O ator Timothy Spall
Para interpretar David Irving, os produtores chamaram o ator Timothy Spall (Sr. Turner, O Discurso do Rei), com a missão de retratar um personagem difícil e pouco atraente. “Obviamente Irving é o antagonista nesta história”, ele diz. “Na minha carreira, interpretei muitas vezes pessoas que não se encaixam e não me importo. Porém, por mais equivocados que possam parecer os personagens que interpreto, acho que é meu trabalho entender a pessoa, mesmo se eles parecem contradizer o senso comum.”
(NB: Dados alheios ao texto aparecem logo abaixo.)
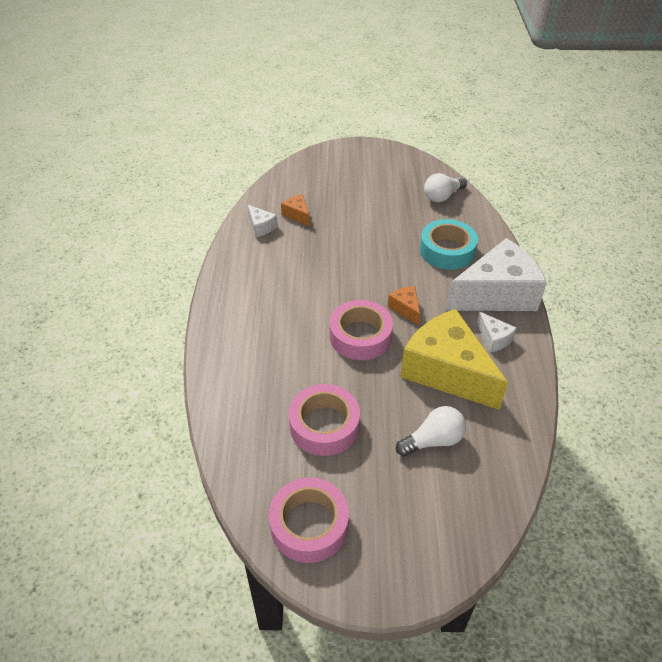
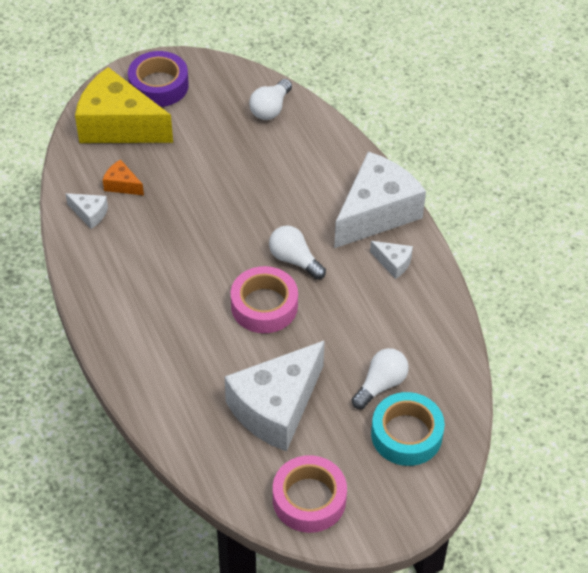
camera: 25 degrees left, 5 degrees up
(324, 425) = (276, 408): pink tape -> white cheese
(364, 160) = (159, 85): none -> purple tape
(405, 308) = (294, 260): orange cheese -> white light bulb
(446, 371) = (363, 313): yellow cheese -> yellow cheese (118, 125)
(447, 251) = (305, 177): turquoise tape -> turquoise tape (406, 434)

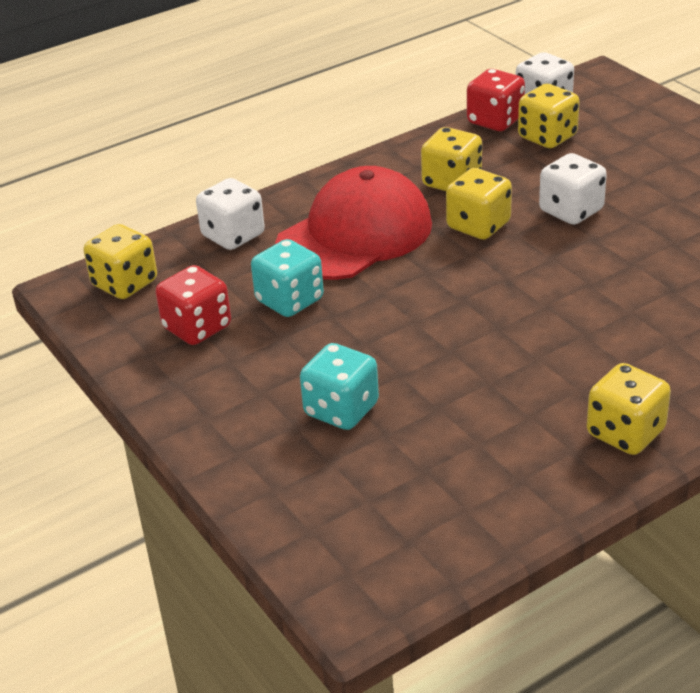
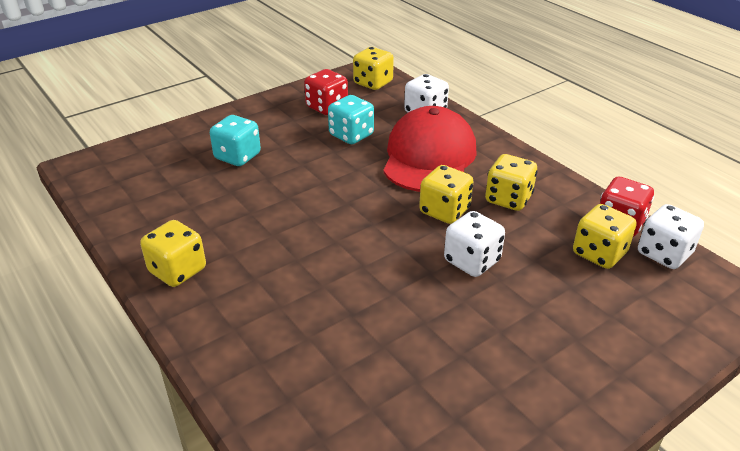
camera: 85 degrees right, 0 degrees up
(355, 234) = (429, 157): red cap -> red cap turned 120 degrees counterclockwise

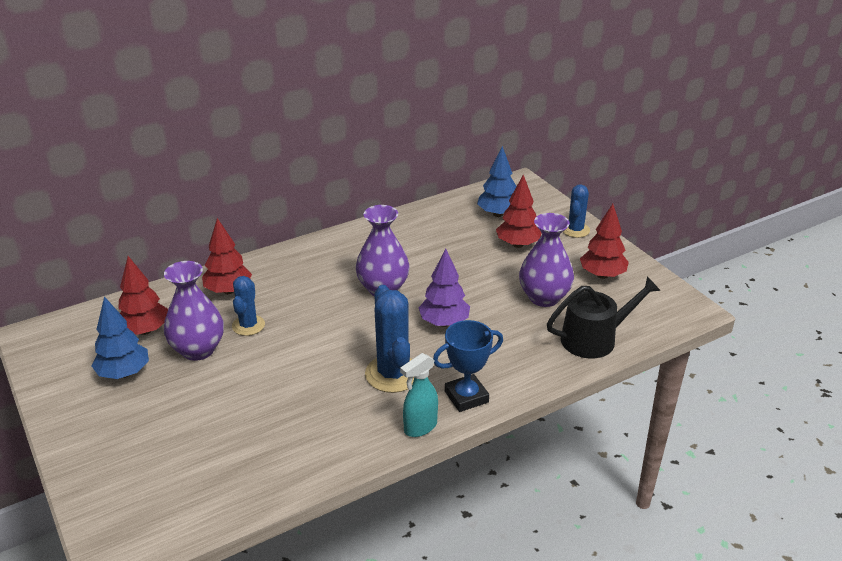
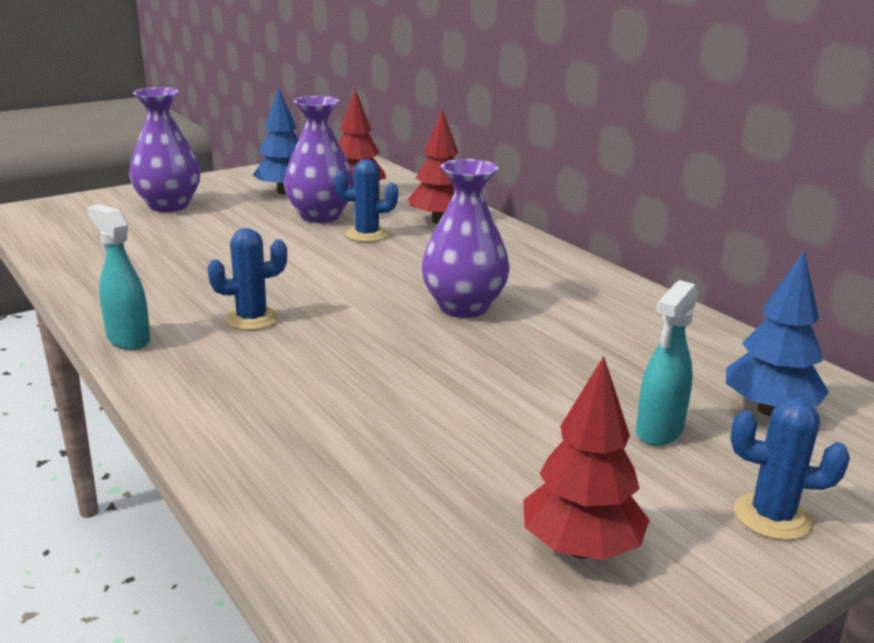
camera: 85 degrees right, 10 degrees down
(393, 374) = (252, 319): blue cactus -> blue cactus, size x0.62
(444, 323) = (376, 355): purple tree -> none
(466, 397) = (182, 373): blue trophy -> none
(518, 244) = (659, 431): red tree -> turquoise spray bottle
(544, 297) = (467, 458): purple vase -> purple vase (168, 205)
(594, 338) = (324, 518): black watering can -> none

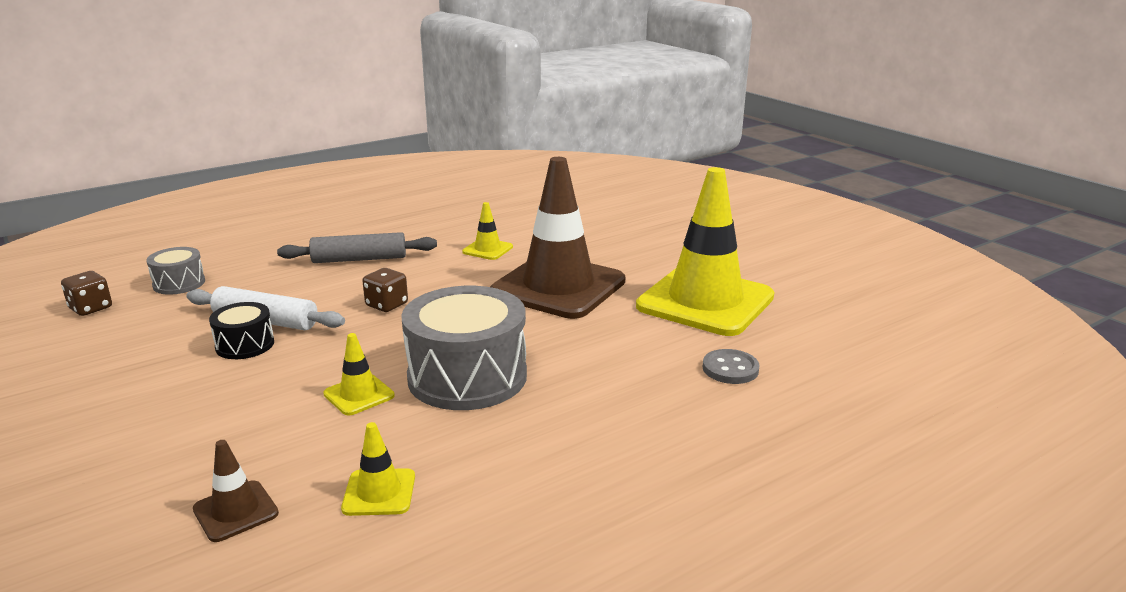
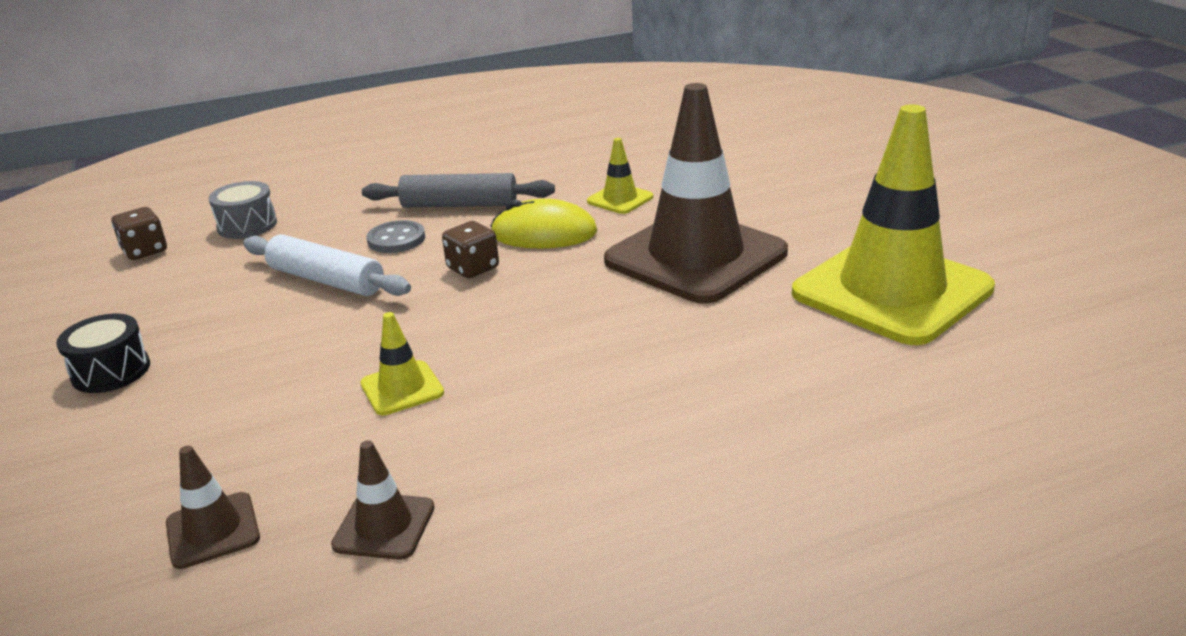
camera: 15 degrees right, 5 degrees up
(245, 345) = (293, 310): black drum -> black drum (111, 371)
(379, 492) = (384, 526): yellow traffic cone -> brown traffic cone
(435, 277) = (544, 233): none -> yellow mouse
(467, 377) = (541, 375): grey drum -> none
(730, 369) = (899, 395): grey button -> grey button (396, 239)

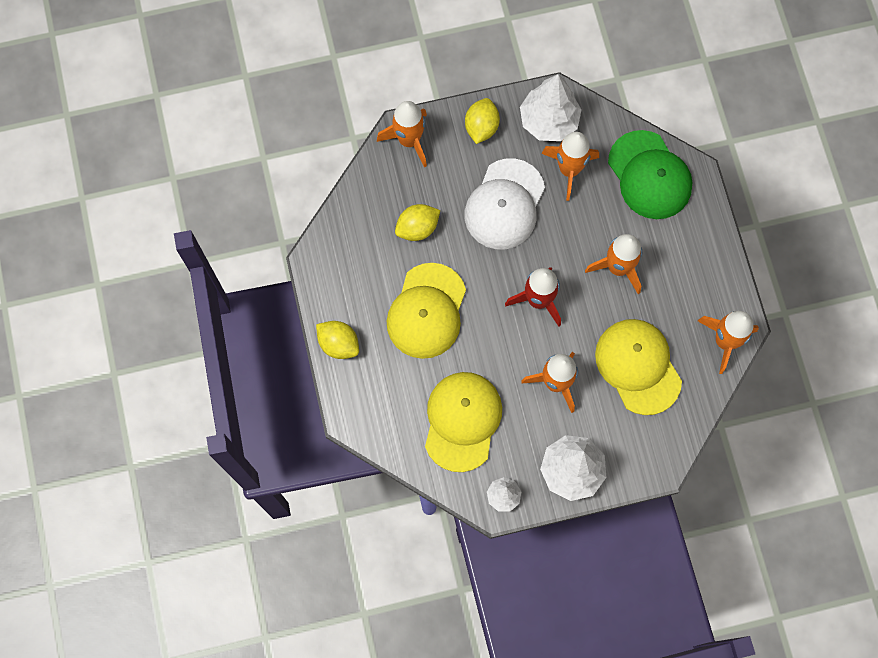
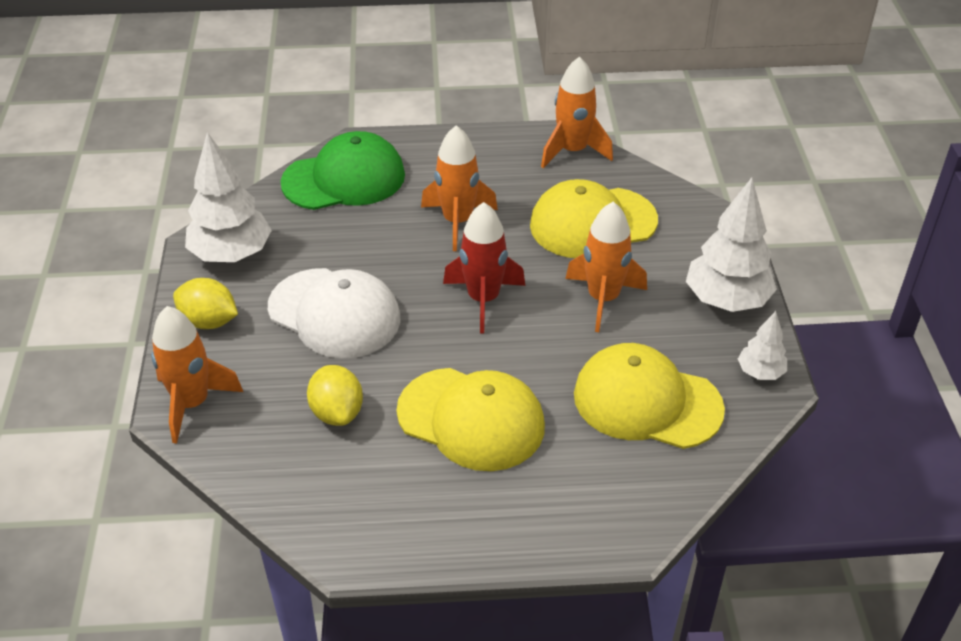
camera: 80 degrees left, 30 degrees down
(339, 344) = (500, 537): yellow lemon -> none
(569, 170) = (308, 245): orange rocket -> none

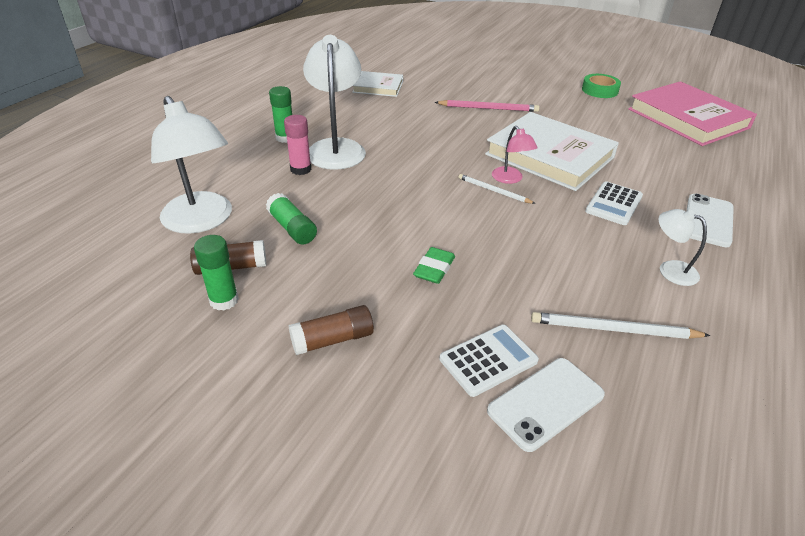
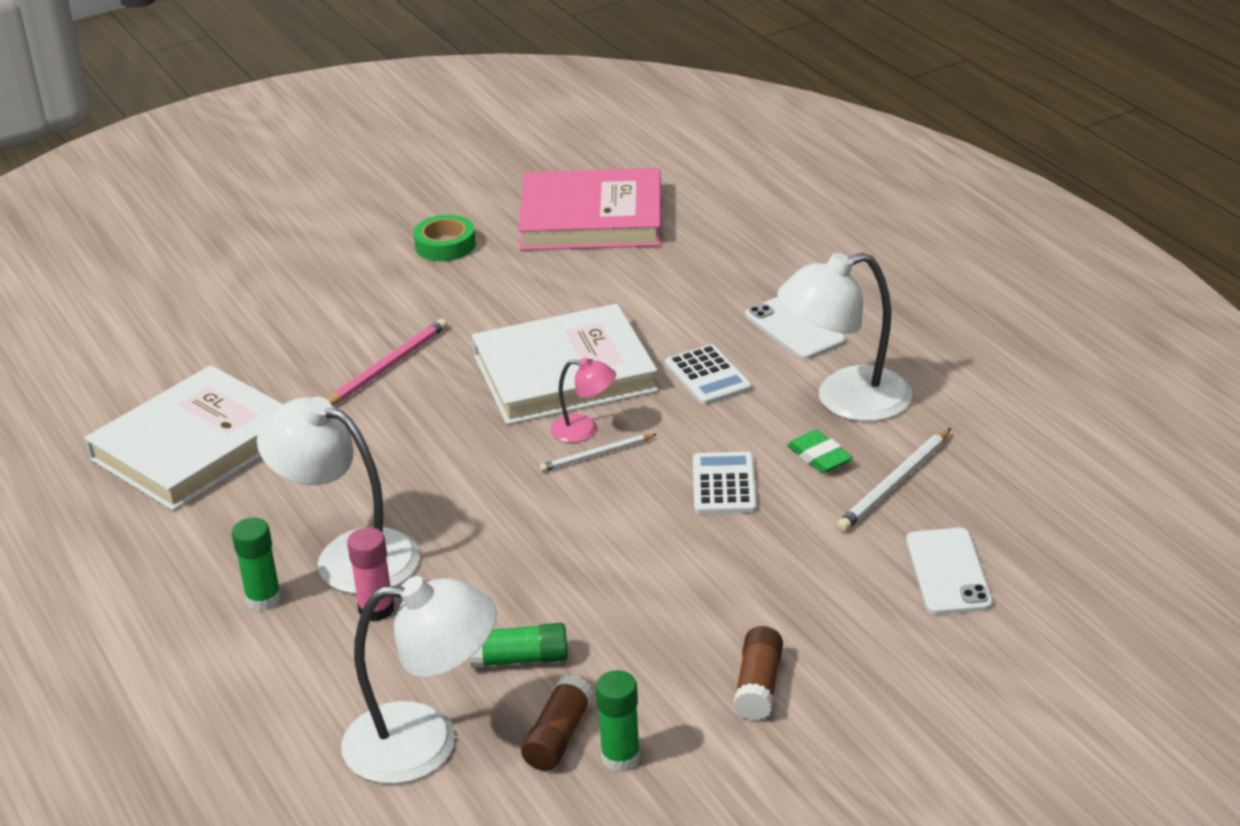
camera: 55 degrees left, 5 degrees down
(378, 87) = (194, 446): white book -> white book, size x1.86
(434, 269) = (704, 566): green eraser -> green eraser (819, 457)
(488, 360) = (871, 585): white calculator -> white calculator (724, 484)
(670, 269) = (845, 400): white lamp -> white lamp, size x2.01

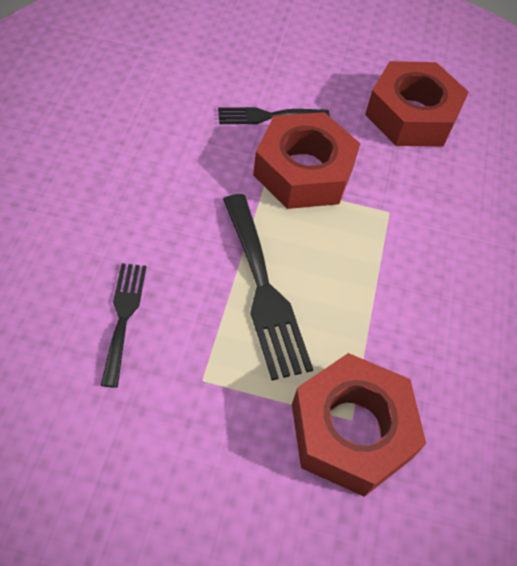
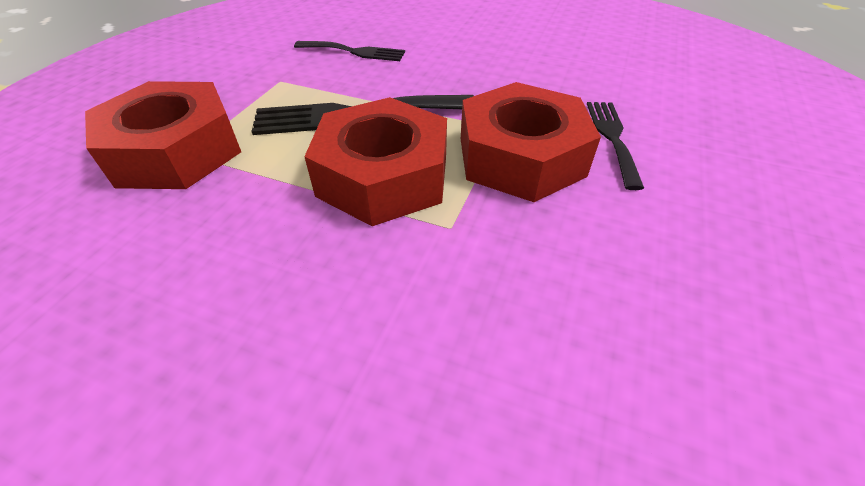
camera: 105 degrees right, 10 degrees down
(411, 115) = (677, 297): red nut -> red nut (383, 176)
O ator Tom Wilkinson (Conduta de Risco, Entre quatro paredes) interpreta Richard Rampton, o advogado escocês especializado nos casos de calúnia mais proeminentes da época. Para defender Lipstadt, o advogado teve um ano para se preparar para o julgamento estudando com afinco sobre o Holocausto, já que Irving era fascinado por Hitler e o Terceiro Reich desde a infância.  Rampton até aprendeu alemão nessa época para poder ler os documentos autênticos, na sua forma original. Wilkinson ficou intrigado com a história inusitada de Negação e o modo como o filme escapa do que ele chama de clichês do cinema de gênero. “A história central é sobre um peixe fora d'água”, diz ele. “Existem grandes diferenças entre as culturas, não só de britânicos versus americanos, mas também a cultura judaica. Deborah Lipstadt estava sob uma tremenda pressão de sobreviventes do Holocausto que queriam ser ouvidos pelo mundo. Ela também queria falar no tribunal. Contudo, seus advogados britânicos, bastante frios, disseram: ‘Não, você não pode. Uma vez que você fizer isso, vai ser estraçalhada’.”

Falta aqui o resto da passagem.